There’s no such drawback for agents with incomplete preferences using resolute choice. As I note in this post, agents with incomplete preferences using resolute choice need never choose against their strict preferences. The agent’s past plan only has to serve as a tiebreaker: forcing a particular choice between options between which they’d otherwise lack a preference. For example, they have to choose B at node 2 in the money pump below. Were they facing that choice ex nihilo, they’d lack a preference between B and A-.
(sidetrack comment, this is not the main argument thread)
I find this example unconvincing, because any agent that has finite precision in their preference representation will have preferences that are a tiny bit incomplete in this manner. As such, a version of myself that could more precisely represent the value-to-me of different options would be uniformly better than myself, by my own preferences. But the cost is small here. The amount of money I’m leaving on the table is usually small, relative to the price of representing and computing more fine-grained preferences.
I think it’s really important to recognize the places where toy models can only approximately reflect reality, and this is one of them. But it doesn’t reduce the force of the dominance argument.

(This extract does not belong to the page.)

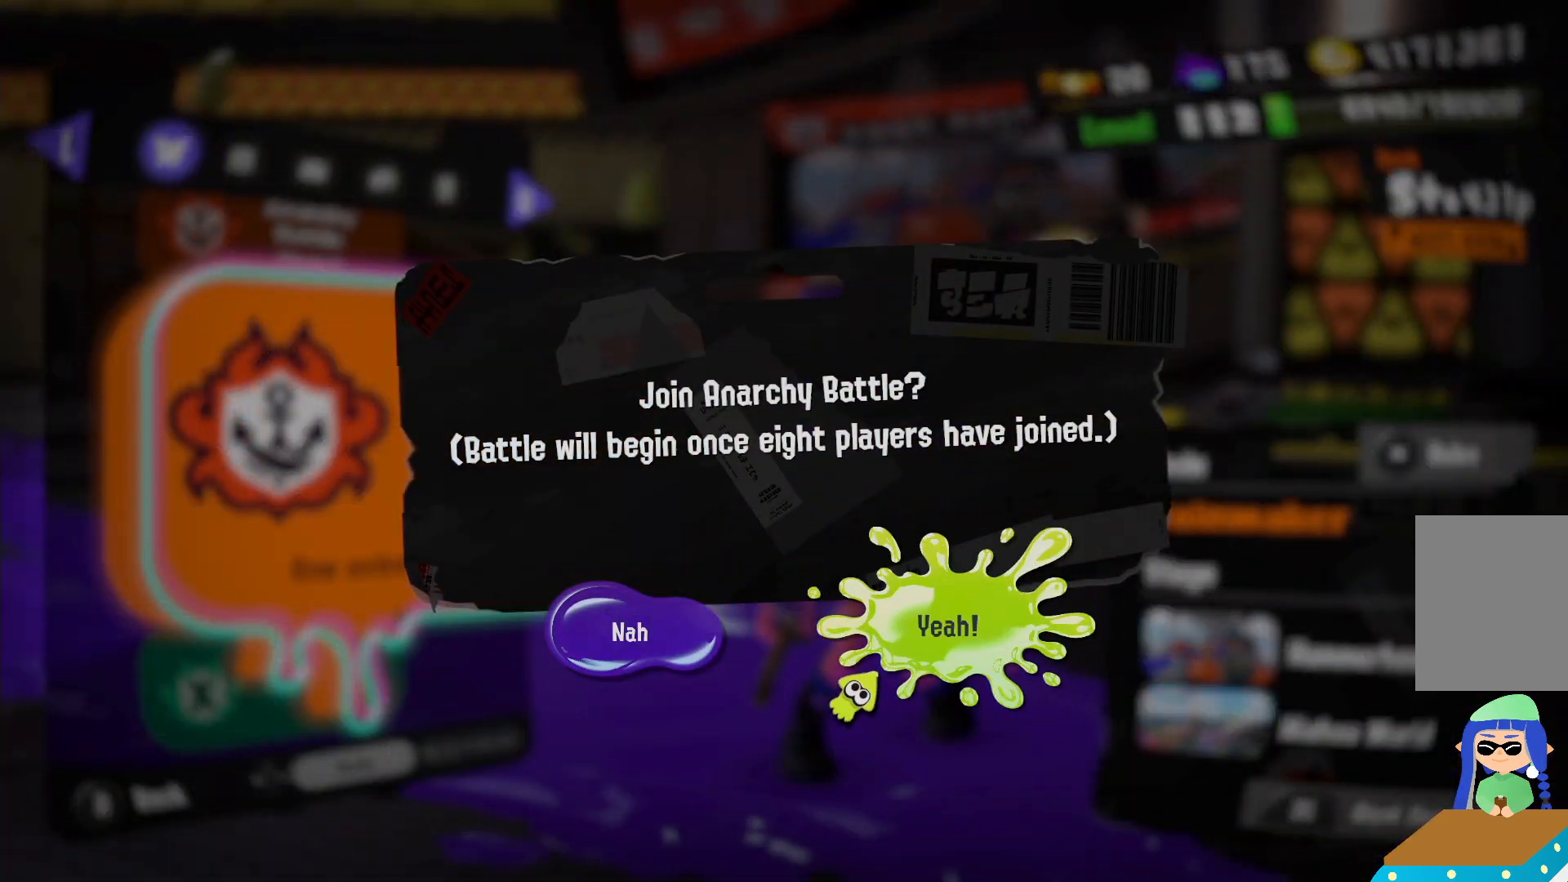
{"buttons": [], "left_stick": "up", "right_stick": "center", "events": [[83, "A", "up"], [417, "left_stick", "up"]]}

The fact that humans (or any bounded agent) can’t have exactly complete preferences doesn’t mean that it’s impossible for them to be better by their own lights.

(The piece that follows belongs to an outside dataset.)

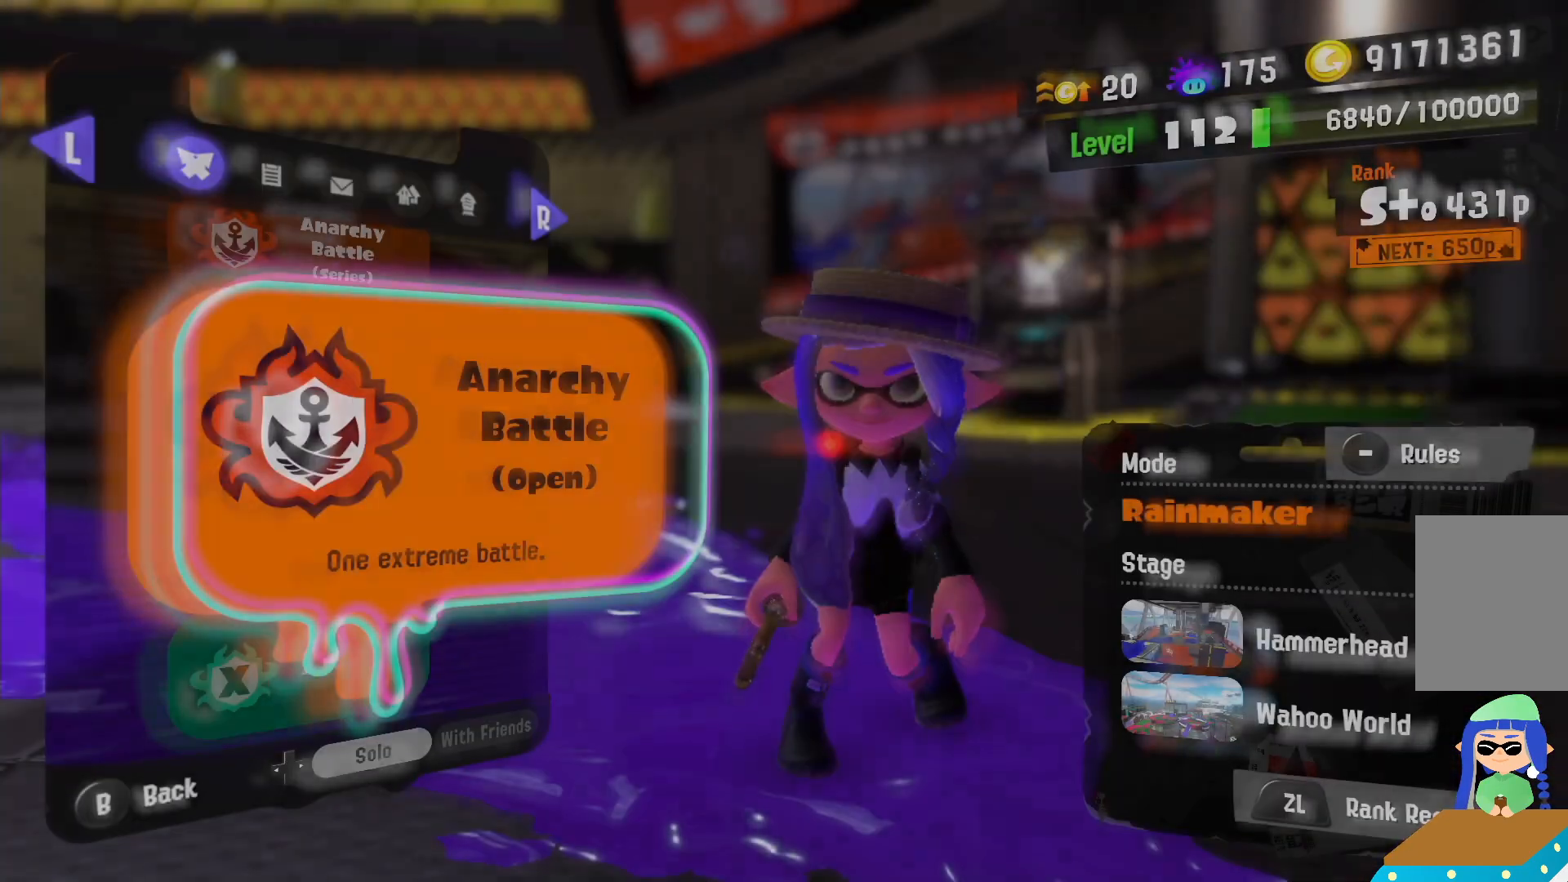
{"buttons": ["L2"], "left_stick": "up", "right_stick": "center", "events": [[133, "L2", "down"]]}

I appreciate you writing out this more concrete example, but that’s not where the disagreement lies. I understand partially ordered preferences. I didn’t read the paper though. I think it’s great to study or build agents with partially ordered preferences, if it helps get other useful properties. It just seems to me that they will inherently leave money on the table. In some situations this is well worth it, so that’s fine.
No, hopefully the definition in my other comment makes this clear. I believe you’re switching the state of nature for each comparison, in order to construct this cycle.
There could be agents that only have incomplete preferences because they haven’t bothered to figure out the correct completion. But there could also be agents with incomplete preferences for which there is no correct completion. The question is whether these agents are pressured by money-pump arguments to settle on some completion.
Yes, apologies. I wrote that explanation in the spirit of ‘You probably understand this, but just in case...’. I find it useful to give a fair bit of background context, partly to jog my own memory, partly as a just-in-case, partly in case I want to link comments to people in future.
I don’t think this is true. You can line up states of nature in any way you like.